-- Data listing --

** BEGIN **

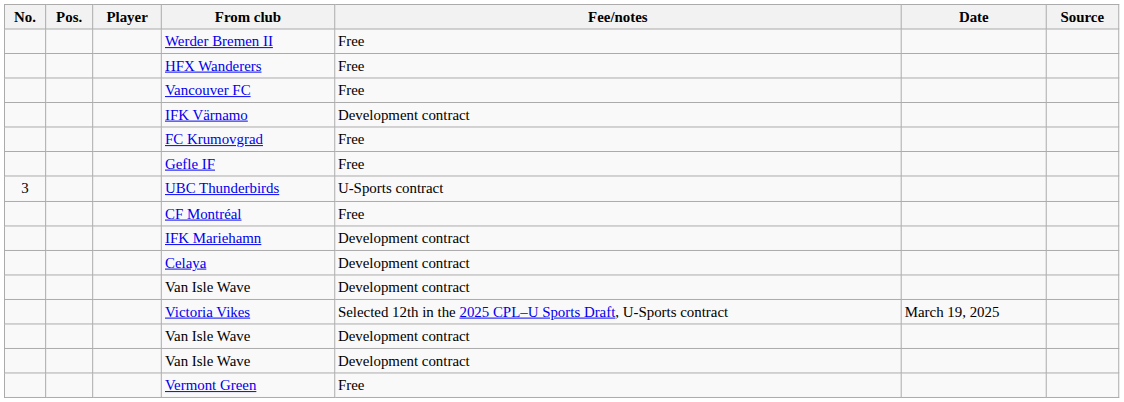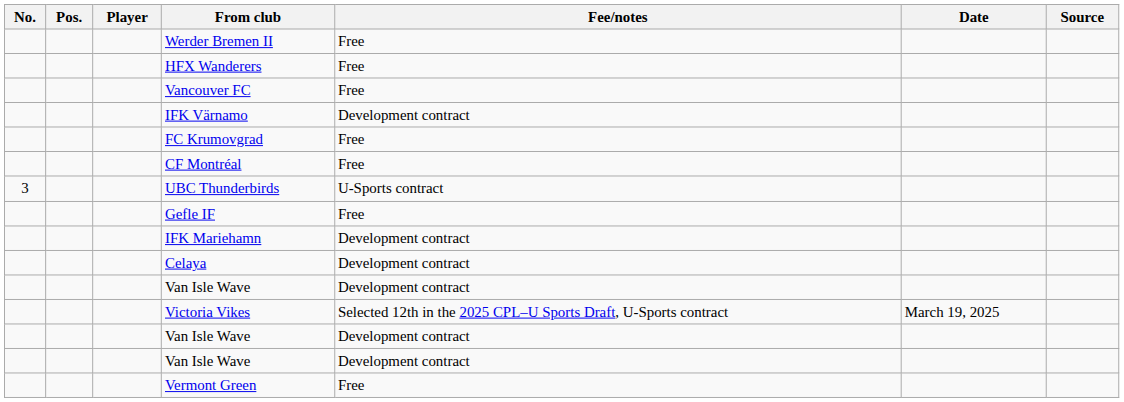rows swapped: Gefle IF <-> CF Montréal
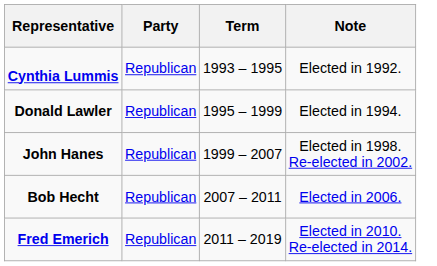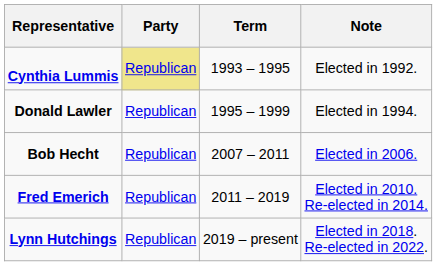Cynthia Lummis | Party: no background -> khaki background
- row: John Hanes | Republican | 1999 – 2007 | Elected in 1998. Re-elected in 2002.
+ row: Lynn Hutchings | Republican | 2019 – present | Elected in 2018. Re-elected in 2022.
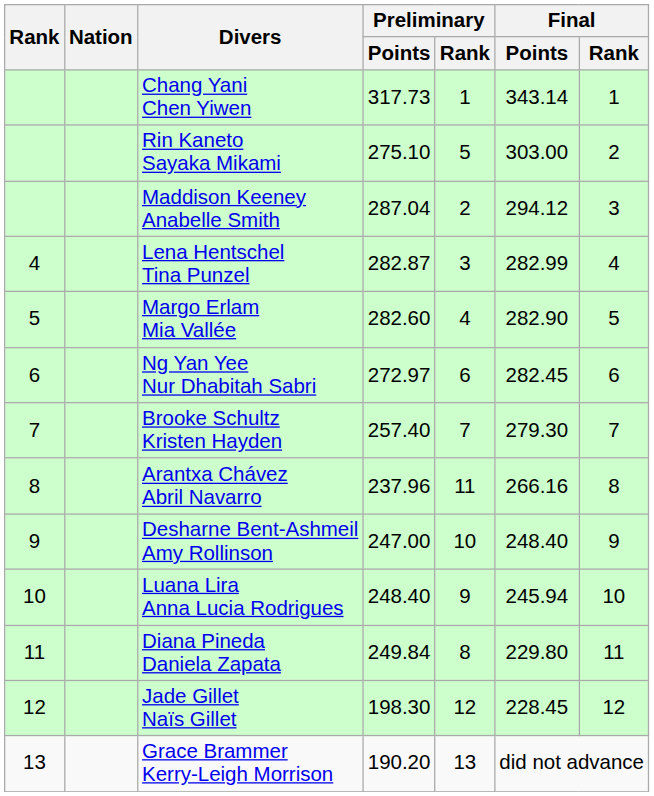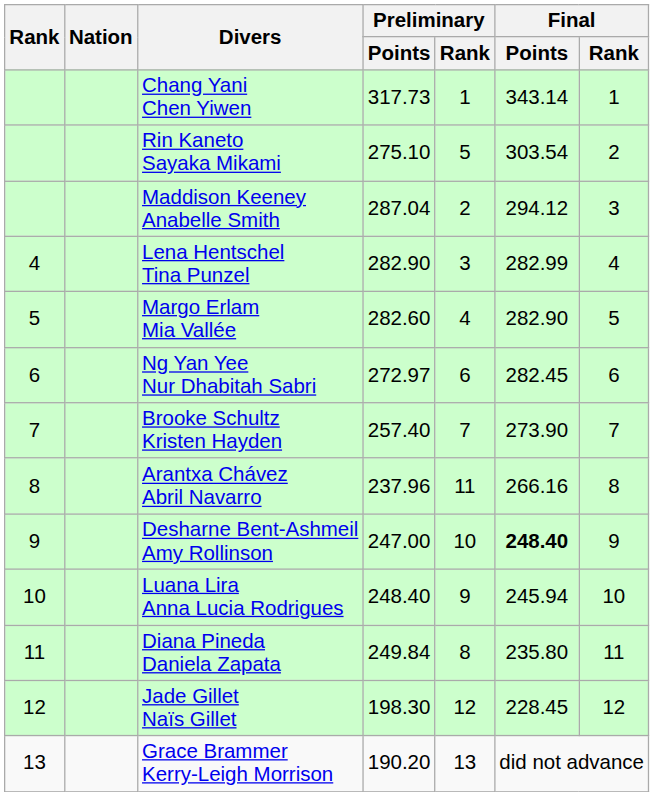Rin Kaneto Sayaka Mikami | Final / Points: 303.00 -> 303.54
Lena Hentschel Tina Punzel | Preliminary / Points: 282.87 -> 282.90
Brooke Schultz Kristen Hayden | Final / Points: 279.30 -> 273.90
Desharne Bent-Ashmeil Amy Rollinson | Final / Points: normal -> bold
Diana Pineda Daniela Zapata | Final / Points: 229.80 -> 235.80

** END **

-- Task statement --
Substitute "Democratic" for every occurrence of "Republican" in the lines above, keeping everything else unchanged. Omit the pictures from your answer.

-- Task response --
rows swapped: Gefle IF <-> CF Montréal
Cynthia Lummis | Party: no background -> khaki background
- row: John Hanes | Democratic | 1999 – 2007 | Elected in 1998. Re-elected in 2002.
+ row: Lynn Hutchings | Democratic | 2019 – present | Elected in 2018. Re-elected in 2022.
Rin Kaneto Sayaka Mikami | Final / Points: 303.00 -> 303.54
Lena Hentschel Tina Punzel | Preliminary / Points: 282.87 -> 282.90
Brooke Schultz Kristen Hayden | Final / Points: 279.30 -> 273.90
Desharne Bent-Ashmeil Amy Rollinson | Final / Points: normal -> bold
Diana Pineda Daniela Zapata | Final / Points: 229.80 -> 235.80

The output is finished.